Circumstances surrounding Buchanan’s and King’s close emotional ties have led to speculation that Buchanan was homosexual. Buchanan’s correspondence during this period with Thomas Kittera, however, mentions his romance with Mary K. Snyder. In Buchanan’s letter to Mrs. Francis Preston Blair, he declines an invitation and expresses an expectation of marriage. The only President to remain a bachelor, Buchanan turned to Harriet Lane, an orphaned niece, whom he had earlier adopted, to act as his official hostess.
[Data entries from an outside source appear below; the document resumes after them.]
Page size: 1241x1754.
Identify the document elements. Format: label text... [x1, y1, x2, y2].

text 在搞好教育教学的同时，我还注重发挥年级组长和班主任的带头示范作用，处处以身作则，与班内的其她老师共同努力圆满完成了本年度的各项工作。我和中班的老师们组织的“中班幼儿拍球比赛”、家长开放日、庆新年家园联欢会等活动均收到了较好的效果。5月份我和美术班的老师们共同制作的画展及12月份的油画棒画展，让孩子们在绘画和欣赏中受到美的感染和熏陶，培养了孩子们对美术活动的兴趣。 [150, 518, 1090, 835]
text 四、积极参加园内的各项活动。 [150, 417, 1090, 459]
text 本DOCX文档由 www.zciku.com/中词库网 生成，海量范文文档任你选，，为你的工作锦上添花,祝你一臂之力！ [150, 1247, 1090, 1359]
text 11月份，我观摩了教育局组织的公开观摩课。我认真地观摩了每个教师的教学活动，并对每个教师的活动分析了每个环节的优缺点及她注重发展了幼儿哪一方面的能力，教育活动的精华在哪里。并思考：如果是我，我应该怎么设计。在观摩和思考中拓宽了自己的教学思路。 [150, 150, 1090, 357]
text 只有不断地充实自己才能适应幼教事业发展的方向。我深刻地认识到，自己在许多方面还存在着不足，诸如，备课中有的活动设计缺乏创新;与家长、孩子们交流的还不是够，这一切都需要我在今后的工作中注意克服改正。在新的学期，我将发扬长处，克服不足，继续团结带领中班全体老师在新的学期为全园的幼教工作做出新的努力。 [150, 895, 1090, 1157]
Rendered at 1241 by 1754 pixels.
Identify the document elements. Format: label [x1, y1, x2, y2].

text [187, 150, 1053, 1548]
Loewen said many historians rate Buchanan as one of the worst U.S. presidents. Buchanan was part of the pro-slavery wing of the Democratic Party, and corruption plagued his administration. But Loewen said those flaws shouldn’t discourage members of the LGBT community from acknowledging Buchanan’s status as a gay man. “If we only admit that really great people are gay, what kind of history is that?” Truthfully though, even the letters written by Buchanan do not really point to more than merely a great friendship and affection that was common between men of the nineteenth century, especially during a time when women were still seen as intellectual inferiors.
A lifelong bachelor, King lived for 15 years in the home of future U.S. president James Buchanan while the two served in the Senate. In a time when Congress was only in session part of the year, and senators often returned home when not in session, it would not have been that unusual for two senators to share a home. King’s relationship with Buchanan, who was from Pennsylvania, could have been a factor in Buchanan’s sympathy for the South.
From the research I have done about King, he seems to be a fairly boring and moderate politician, as most Vice Presidents in history have been. Like many men of his status, he traveled widely in Europe during his life, often as a diplomat. He also sent his nephews and nieces to Europe as well to round out their education. The only evidence I have seen is what Brown stated to Mrs. Polk in his letter and in the way that Buchanan pines for him in his letters.
Is this really enough evidence to be the proof that Loewen claims to have? I personally think that either man would be a wonderful addition to the list of LGBT historical figures, especially King, who I have long admired. What do you think?